Subang, Petrominer – Untuk menjamin pasokan bahan bakar minyak (BBM) saat arus mudik dan balik Lebaran tahun 2018 ini, Pertamina telah menyiapkan 200 motor penjual BBM yang ditempatkan di sekitar daerah rawan kemacetan. Dari jumlah tersebut, 40 motor diantaranya siap melayani penjualan di jalur tol Jawa.
“Satu motor dapat membawa 50 liter. Total motor BBM yang disiapkan di jalur mudik Jawa dan Sumatera sekitar 200 motor untuk antisipasi kendaraan yang kehabisan BBM saat terjebak macet,” ungkap Menteri Energi dan Sumber Daya Mineral (ESDM), Ignasius Jonan, saat meninjau SPBU di rest area tol Cipali kilometer 102 A, Sabtu (2/6).
Pada kesempatan itu, Jonan sempat mencoba motor penjual BBM tersebut. Sepeda motor ini dilengkapi dengan bagasi tempat 5 dirijen yang masing-masing dapat terisi 10 liter BBM.
SPBU di tol Cipali km 102 A ini merupakan satu dari 7 titik fasilitas penyediaan BBM di jalur mudik Jakarta-Surabaya yang ditinjau Menteri ESDM hari Sabtu dan Minggu (3/6) besok.

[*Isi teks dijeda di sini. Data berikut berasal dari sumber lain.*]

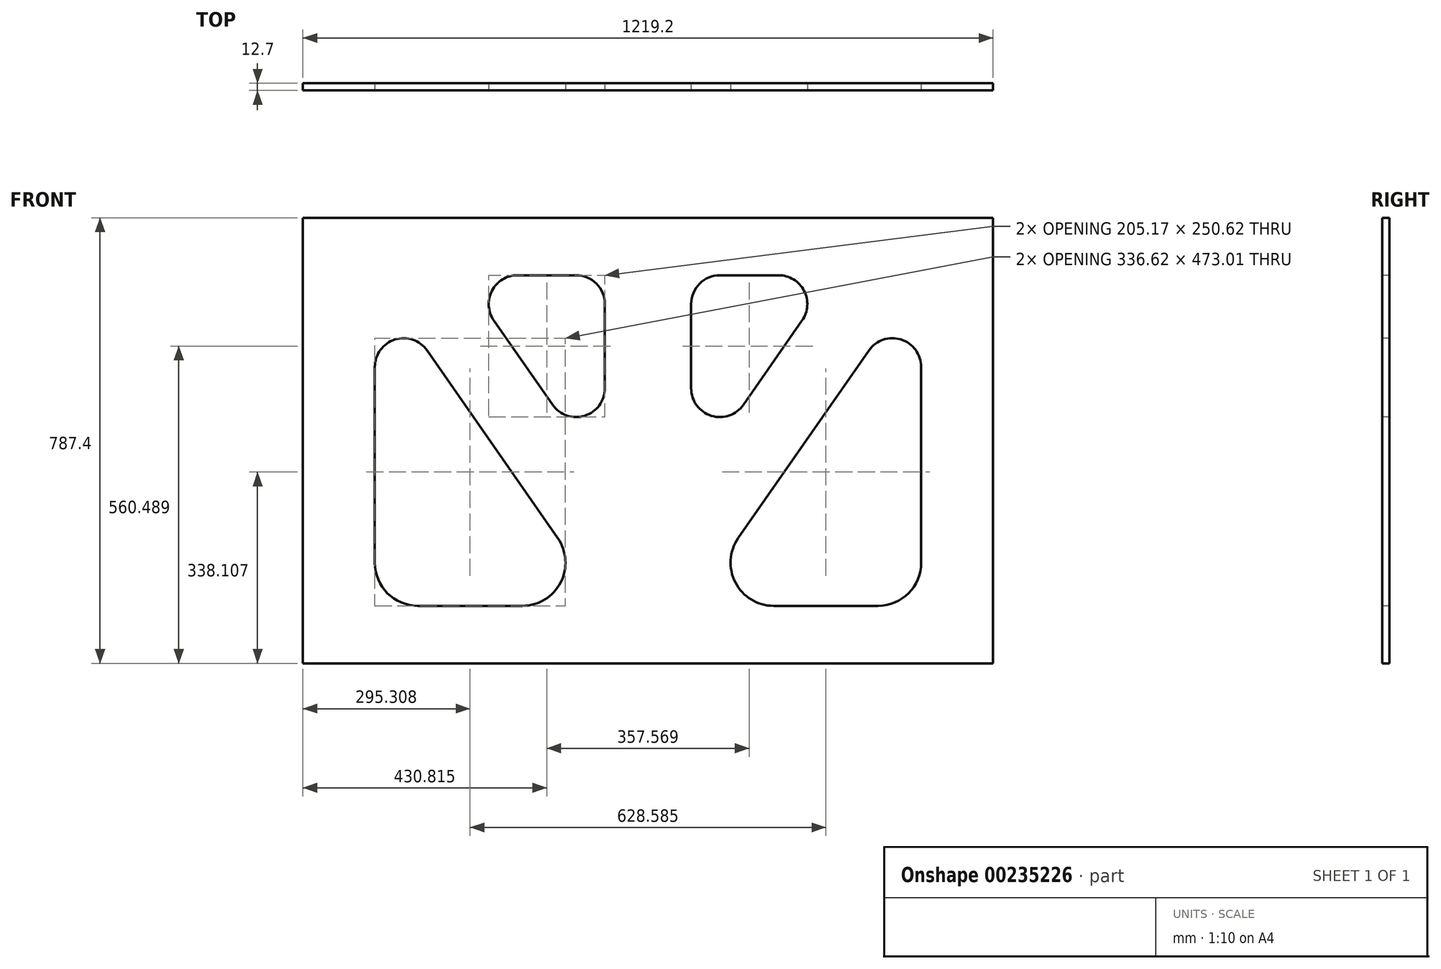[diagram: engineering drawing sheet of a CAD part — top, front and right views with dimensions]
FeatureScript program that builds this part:
annotation { "Feature Type Name" : "Feature", "Feature Type Description" : "" }
export const myFeature = defineFeature(function(context is Context, id is Id, definition is map)
    precondition{}
    {
        {
            var Q0;
            Q0=qCreatedBy(makeId("Front.planeOp"),FACE);
            var sketch = newSketch(context, id + "F0", { "sketchPlane" : qUnion([Q0])});
            skLineSegment(sketch, "E0.bottom", {"start": v(-609.6, 393.7) * mm, "end": v(609.6, 393.7) * mm});
            skLineSegment(sketch, "E0.top", {"start": v(-609.6, -393.7) * mm, "end": v(609.6, -393.7) * mm});
            skLineSegment(sketch, "E0.left", {"start": v(-609.6, 393.7) * mm, "end": v(-609.6, -393.7) * mm});
            skLineSegment(sketch, "E0.right", {"start": v(609.6, 393.7) * mm, "end": v(609.6, -393.7) * mm});
            skSolve(sketch);
        }
        {
            var Q0;
            Q0=makeQuery(id+"F0.imprint","IMPRINT",FACE,{"disambiguationData":[TD([[makeQuery(id+"F0.imprint","IMPRINT",EDGE,{"derivedFrom":sQuery(id+"F0.wireOp",EDGE,"E0.bottom")}),-1.0]])]});
            extrude(context, id + "F1", {"entities" : qUnion([Q0]), "depth" : 12.7 * mm});
        }
        {
            var Q0;
            Q0=makeQuery(id+"F1.opExtrude","CAP_FACE",FACE,{"disambiguationData":[OSD([sQuery(id+"F0.wireOp",EDGE,"E0.bottom"),sQuery(id+"F0.wireOp",EDGE,"E0.top"),sQuery(id+"F0.wireOp",EDGE,"E0.left"),sQuery(id+"F0.wireOp",EDGE,"E0.right")])],"isStart":false});
            var sketch = newSketch(context, id + "F2", { "sketchPlane" : qUnion([Q0])});
            skLineSegment(sketch, "E1", {"start": v(-482.6, 130.12) * mm, "end": v(-482.6, -215.9) * mm});
            skLineSegment(sketch, "E2", {"start": v(-406.4, -292.1) * mm, "end": v(-222.03, -292.1) * mm});
            skLineSegment(sketch, "E3", {"start": v(-159.48, -172.38) * mm, "end": v(-390.1, 159.13) * mm});
            skLineSegment(sketch, "E4", {"start": v(-272.37, 212.29) * mm, "end": v(-168.7, 63.26) * mm});
            skLineSegment(sketch, "E5", {"start": v(-76.2, 92.27) * mm, "end": v(-76.2, 241.3) * mm});
            skLineSegment(sketch, "E6", {"start": v(-127, 292.1) * mm, "end": v(-230.67, 292.1) * mm});
            skLineSegment(sketch, "E7", {"start": v(168.7, 63.26) * mm, "end": v(272.37, 212.29) * mm});
            skLineSegment(sketch, "E8", {"start": v(230.67, 292.1) * mm, "end": v(127, 292.1) * mm});
            skLineSegment(sketch, "E9", {"start": v(76.2, 241.3) * mm, "end": v(76.2, 92.27) * mm});
            skLineSegment(sketch, "E10", {"start": v(390.1, 159.13) * mm, "end": v(159.48, -172.38) * mm});
            skLineSegment(sketch, "E11", {"start": v(222.03, -292.1) * mm, "end": v(406.4, -292.1) * mm});
            skLineSegment(sketch, "E12", {"start": v(482.6, -215.9) * mm, "end": v(482.6, 130.12) * mm});
            skPoint(sketch, "E13.visualSharp", {"position": v(-482.6, 292.1) * mm});
            skArc(sketch, "E13.filletArc", {"start": v(-390.1, 159.13) * mm, "mid": v(-447, 178.6) * mm, "end": v(-482.6, 130.12) * mm});
            skPoint(sketch, "E14.visualSharp", {"position": v(-482.6, -292.1) * mm});
            skArc(sketch, "E14.filletArc", {"start": v(-482.6, -215.9) * mm, "mid": v(-460.28, -269.78) * mm, "end": v(-406.4, -292.1) * mm});
            skPoint(sketch, "E15.visualSharp", {"position": v(-76.2, -292.1) * mm});
            skArc(sketch, "E15.filletArc", {"start": v(-222.03, -292.1) * mm, "mid": v(-154.5, -251.19) * mm, "end": v(-159.48, -172.38) * mm});
            skPoint(sketch, "E16.visualSharp", {"position": v(-76.2, -69.7) * mm});
            skArc(sketch, "E16.filletArc", {"start": v(-168.7, 63.26) * mm, "mid": v(-111.8, 43.8) * mm, "end": v(-76.2, 92.27) * mm});
            skPoint(sketch, "E17.visualSharp", {"position": v(-327.9, 292.1) * mm});
            skArc(sketch, "E17.filletArc", {"start": v(-230.67, 292.1) * mm, "mid": v(-275.7, 264.83) * mm, "end": v(-272.37, 212.29) * mm});
            skPoint(sketch, "E18.visualSharp", {"position": v(-76.2, 292.1) * mm});
            skArc(sketch, "E18.filletArc", {"start": v(-76.2, 241.3) * mm, "mid": v(-91.08, 277.22) * mm, "end": v(-127, 292.1) * mm});
            skPoint(sketch, "E19.visualSharp", {"position": v(76.2, 292.1) * mm});
            skArc(sketch, "E19.filletArc", {"start": v(127, 292.1) * mm, "mid": v(91.08, 277.22) * mm, "end": v(76.2, 241.3) * mm});
            skPoint(sketch, "E20.visualSharp", {"position": v(327.9, 292.1) * mm});
            skArc(sketch, "E20.filletArc", {"start": v(272.37, 212.29) * mm, "mid": v(275.7, 264.83) * mm, "end": v(230.67, 292.1) * mm});
            skPoint(sketch, "E21.visualSharp", {"position": v(76.2, -69.7) * mm});
            skArc(sketch, "E21.filletArc", {"start": v(76.2, 92.27) * mm, "mid": v(111.8, 43.8) * mm, "end": v(168.7, 63.26) * mm});
            skPoint(sketch, "E22.visualSharp", {"position": v(76.2, -292.1) * mm});
            skArc(sketch, "E22.filletArc", {"start": v(159.48, -172.38) * mm, "mid": v(154.5, -251.19) * mm, "end": v(222.03, -292.1) * mm});
            skPoint(sketch, "E23.visualSharp", {"position": v(482.6, -292.1) * mm});
            skArc(sketch, "E23.filletArc", {"start": v(406.4, -292.1) * mm, "mid": v(460.28, -269.78) * mm, "end": v(482.6, -215.9) * mm});
            skPoint(sketch, "E24.visualSharp", {"position": v(482.6, 292.1) * mm});
            skArc(sketch, "E24.filletArc", {"start": v(482.6, 130.12) * mm, "mid": v(447, 178.6) * mm, "end": v(390.1, 159.13) * mm});
            skSolve(sketch);
        }
        {
            var Q0;
            Q0=makeQuery(id+"F2.imprint","IMPRINT",FACE,{"disambiguationData":[TD([[makeQuery(id+"F2.imprint","IMPRINT",EDGE,{"derivedFrom":sQuery(id+"F2.wireOp",EDGE,"E1")}),1.0]])]});
            var Q1;
            Q1=makeQuery(id+"F2.imprint","IMPRINT",FACE,{"disambiguationData":[TD([[makeQuery(id+"F2.imprint","IMPRINT",EDGE,{"derivedFrom":sQuery(id+"F2.wireOp",EDGE,"E4")}),1.0]])]});
            var Q2;
            Q2=makeQuery(id+"F2.imprint","IMPRINT",FACE,{"disambiguationData":[TD([[makeQuery(id+"F2.imprint","IMPRINT",EDGE,{"derivedFrom":sQuery(id+"F2.wireOp",EDGE,"E7")}),1.0]])]});
            var Q3;
            Q3=makeQuery(id+"F2.imprint","IMPRINT",FACE,{"disambiguationData":[TD([[makeQuery(id+"F2.imprint","IMPRINT",EDGE,{"derivedFrom":sQuery(id+"F2.wireOp",EDGE,"E10")}),1.0]])]});
            extrude(context, id + "F3", {"entities" : qUnion([Q0, Q1, Q2, Q3]), "operationType" : NewBodyOperationType.REMOVE, "endBound" : BoundingType.THROUGH_ALL, "oppositeDirection" : true, "depth" : 25.4 * mm});
        }
    });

Sebelum mampir di SPBU tersebut, Jonan telah meninjau SPBU tol Cikampek km 57 dan Terminal BBM Cikampek.
Dalam kunjungan lapangsn tersebut Menteri ESDM didampingi oleh Plt Direktur Utama PT Pertamina (Persero) Nicke Widyawati beserta jajarannya.
Dalam rangka mengantisipasi permintaan BBM jenis premium, Jonan juga menegaskan bahwa akan ada tambahan sebanyak 571 SPBU di Jawa Madura Bali (Jamali) yang akan menjual BBM jenis Premium. Semua SPBU tersebut akan siap operasi bertahap paling lambat 6 Juni 2018.
“Sesuai arahan bapak Presiden, sebisa mungkin Premium disediakan lebih merata. Jadi SPBU yang menjual Premium akan meningkat dari sekitar 1500 SPBU menjadi 2000 lebih SPBU di Jamali. Satu hari satu SPBU bisa suplai Premiun 8000 liter, itu cukup. Itu banyak lho,” ungkapnya.